Aim of the exercise: Copy task, pictures excluded: set down exactly the lines from the one containing "pyautogui.press('alt+6')" to the end of the data below.
** Supplied entries follows **
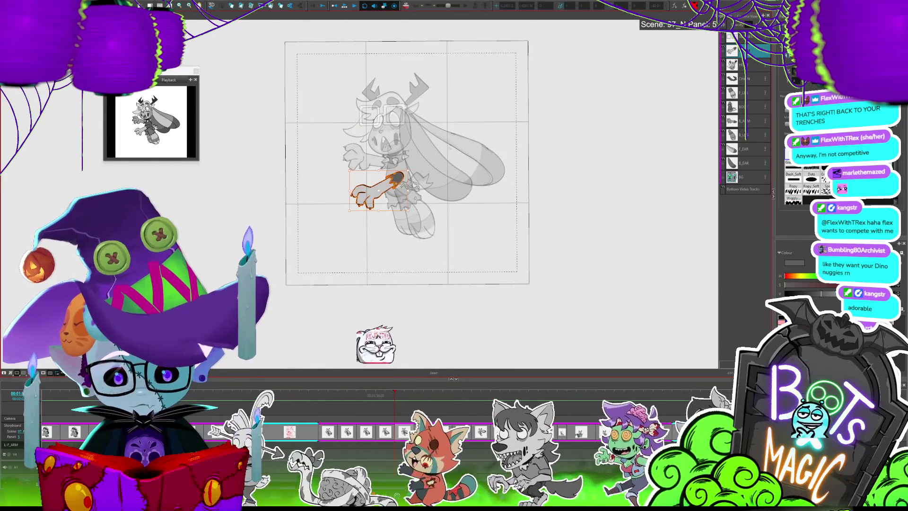
# - Lower the front arm beside the body and move the F_ARM pivot to the shoulder
pyautogui.moveTo(401, 186)
pyautogui.mouseDown()
pyautogui.moveTo(362, 156)
pyautogui.moveTo(401, 162)
pyautogui.mouseUp()
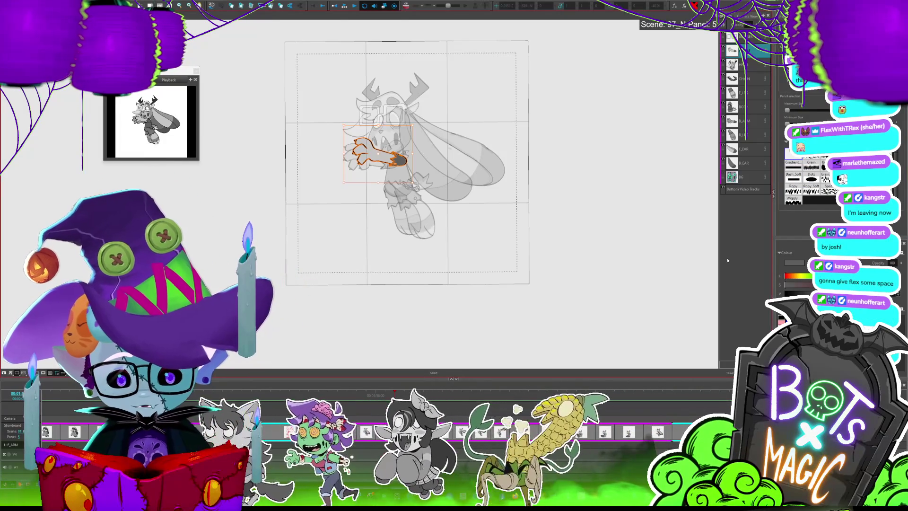
pyautogui.press('alt+6')
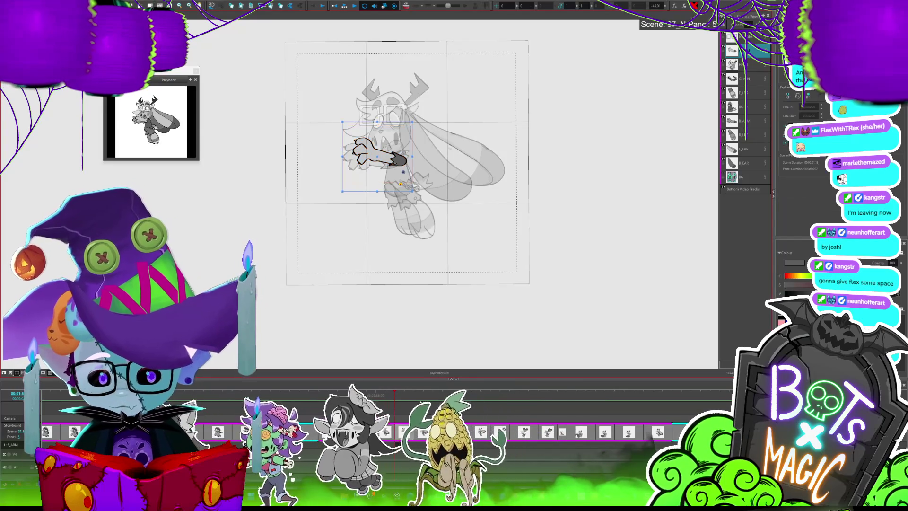
pyautogui.moveTo(400, 183); pyautogui.dragTo(392, 177)
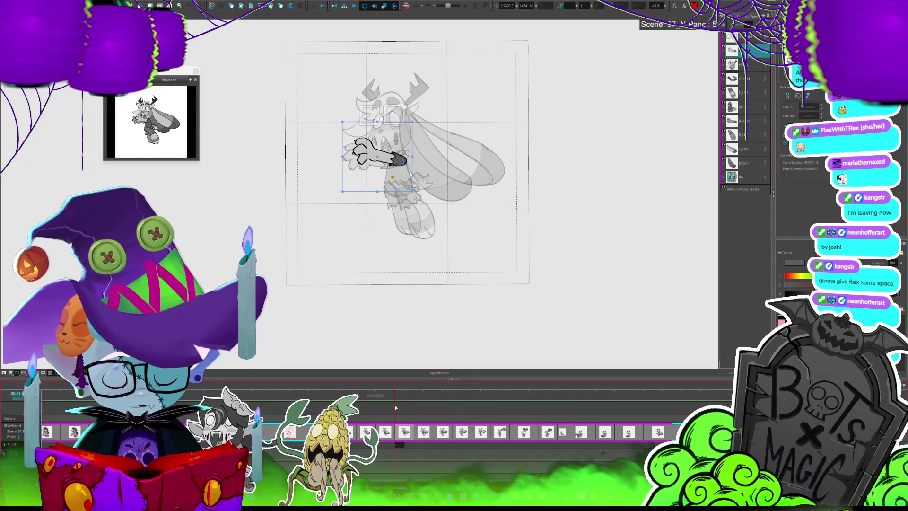
pyautogui.moveTo(398, 393); pyautogui.dragTo(404, 397)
** End of Supplied entries **
Answer to this task:
pyautogui.press('alt+6')
pyautogui.moveTo(400, 183); pyautogui.dragTo(392, 177)
pyautogui.moveTo(398, 393); pyautogui.dragTo(404, 397)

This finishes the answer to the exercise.